What is being asked -> For every line in the records below that holds "accès", make a copy.

Collected data

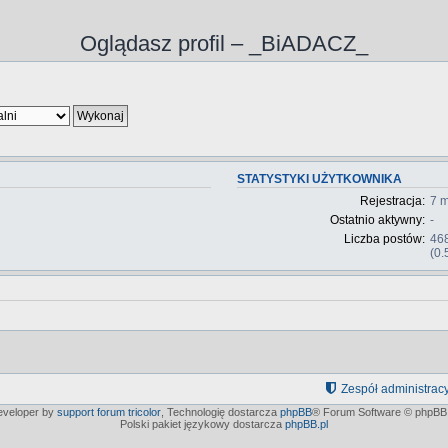
Oglądasz profil – _BiADACZ_
STATYSTYKI UŻYTKOWNIKA
Rejestracja:
7 m
Ostatnio aktywny:
-
Liczba postów:
46
(0.
Zespół administrac
developer by
support forum tricolor
,
Technologię dostarcza
phpBB
® Forum Software © phpBB 
Polski pakiet językowy dostarcza
phpBB.pl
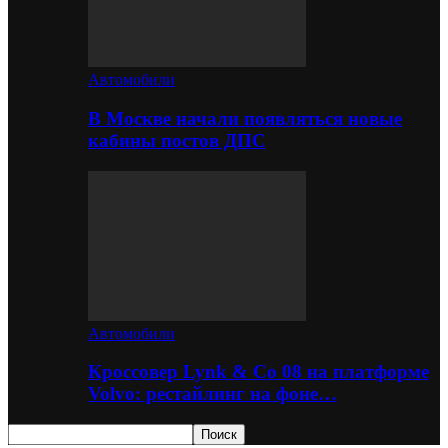
Автомобили
В Москве начали появляться новые
кабины постов ДПС
Автомобили
Кроссовер Lynk & Co 08 на платформе
Volvo: рестайлинг на фоне…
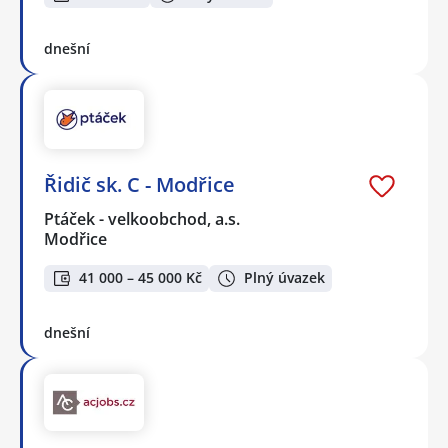
dnešní
Řidič sk. C - Modřice
Ptáček - velkoobchod, a.s.
Modřice
41 000 – 45 000 Kč
Plný úvazek
dnešní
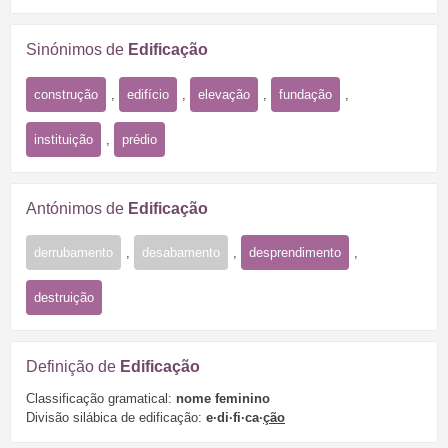
Sinónimos de
Edificação
construção
,
edifício
,
elevação
,
fundação
,
instituição
,
prédio
Antónimos de
Edificação
derrubamento
,
desabamento
,
desprendimento
,
destruição
Definição de
Edificação
Classificação gramatical:
nome feminino
Divisão silábica de edificação:
e·di·fi·ca·
ção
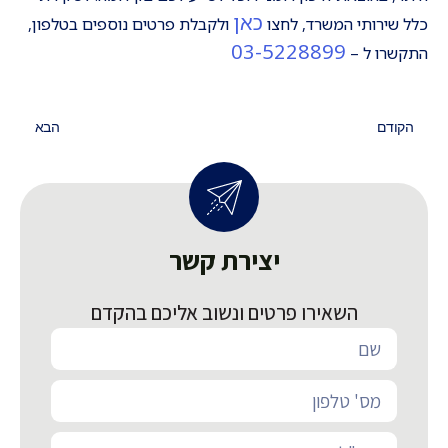
כאן
כלל שירותי המשרד, לחצו
ולקבלת פרטים נוספים בטלפון,
03-5228899
התקשרו ל –
הקודם
הבא
יצירת קשר
השאירו פרטים ונשוב אליכם בהקדם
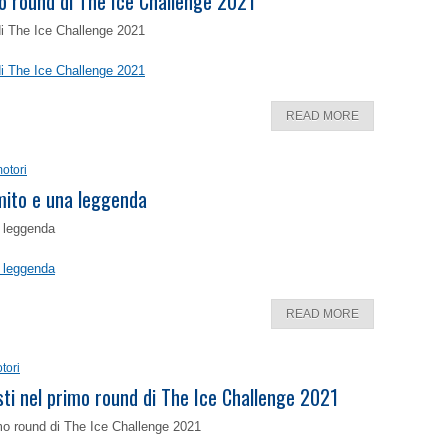
o round di The Ice Challenge 2021
di The Ice Challenge 2021
di The Ice Challenge 2021
READ MORE
otori
 mito e una leggenda
a leggenda
a leggenda
READ MORE
tori
isti nel primo round di The Ice Challenge 2021
rimo round di The Ice Challenge 2021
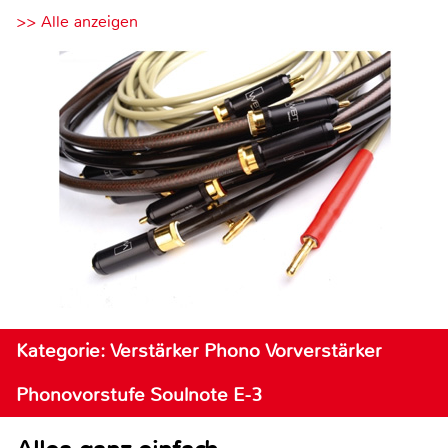
>> Alle anzeigen
Kategorie: Verstärker Phono Vorverstärker
Phonovorstufe Soulnote E-3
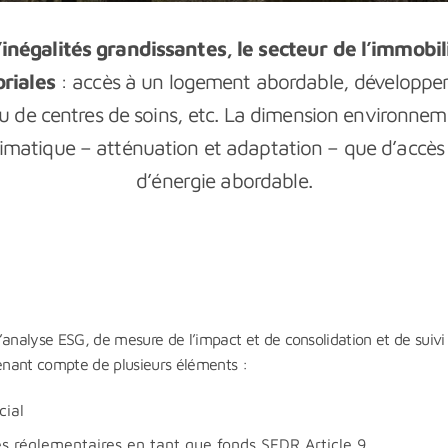
inégalités grandissantes, le secteur de l’immobil
oriales
: accès à un logement abordable, développe
 de centres de soins, etc. La dimension environnem
limatique – atténuation et adaptation – que d’accès 
d’énergie abordable.
’analyse ESG, de mesure de l’impact et de consolidation et de suivi
tenant compte de plusieurs éléments :
cial
tes réglementaires en tant que fonds SFDR Article 9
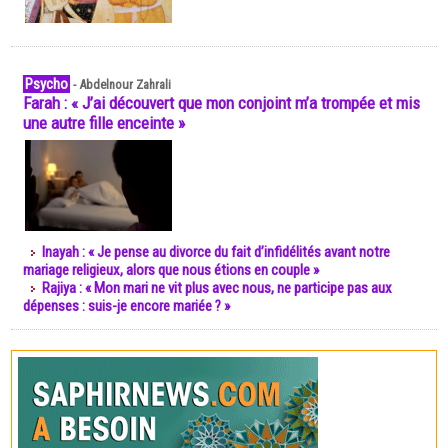
Psycho
-
Abdelnour Zahrali
Farah : « J’ai découvert que mon conjoint m’a trompée et mis
une autre fille enceinte »
Inayah : « Je pense au divorce du fait d’infidélités avant notre
mariage religieux, alors que nous étions en couple »
Rajiya : « Mon mari ne vit plus avec nous, ne participe pas aux
dépenses : suis-je encore mariée ? »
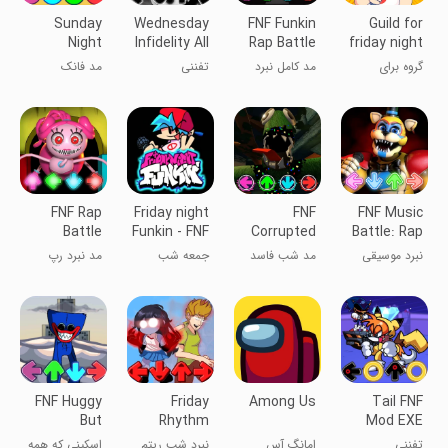
Sunday
Wednesday
FNF Funkin
Guild for
Night
Infidelity All
Rap Battle
friday night
Funkin FNF
Mod
Full Mod
funkin fnf
گروه برای
مد کامل نبرد
تفننی
مد فانک
Mod
بازی‌های شب
رپ Funkin
شب‌های
جمعه فینکین
FNF
یکشنبه
FNF
FNF Rap
Friday night
FNF
FNF Music
Battle
Funkin - FNF
Corrupted
Battle: Rap
Funkin Beat
Mod
Night Pibby
Full Mod
نبرد موسیقی
مد شب فاسد
جمعه شب
مد نبرد رپ
Mod
Mod
FNF: مد کامل
Pibby FNF
فانکین - مد
FNF Funkin
رپ
FNF
Beat
FNF Huggy
Friday
Among Us
Tail FNF
But
Rhythm
Mod EXE
Everyone
Night Battle
تفننی
امانگ آس
نبرد شب ریتم
اسکینی که همه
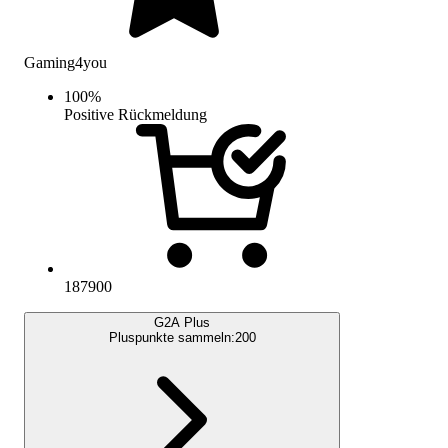
Gaming4you
100
%
Positive Rückmeldung
187900
G2A Plus
Pluspunkte sammeln:
200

Exercise output ->
: accès à un logement abordable, développe
limatique – atténuation et adaptation – que d’accès 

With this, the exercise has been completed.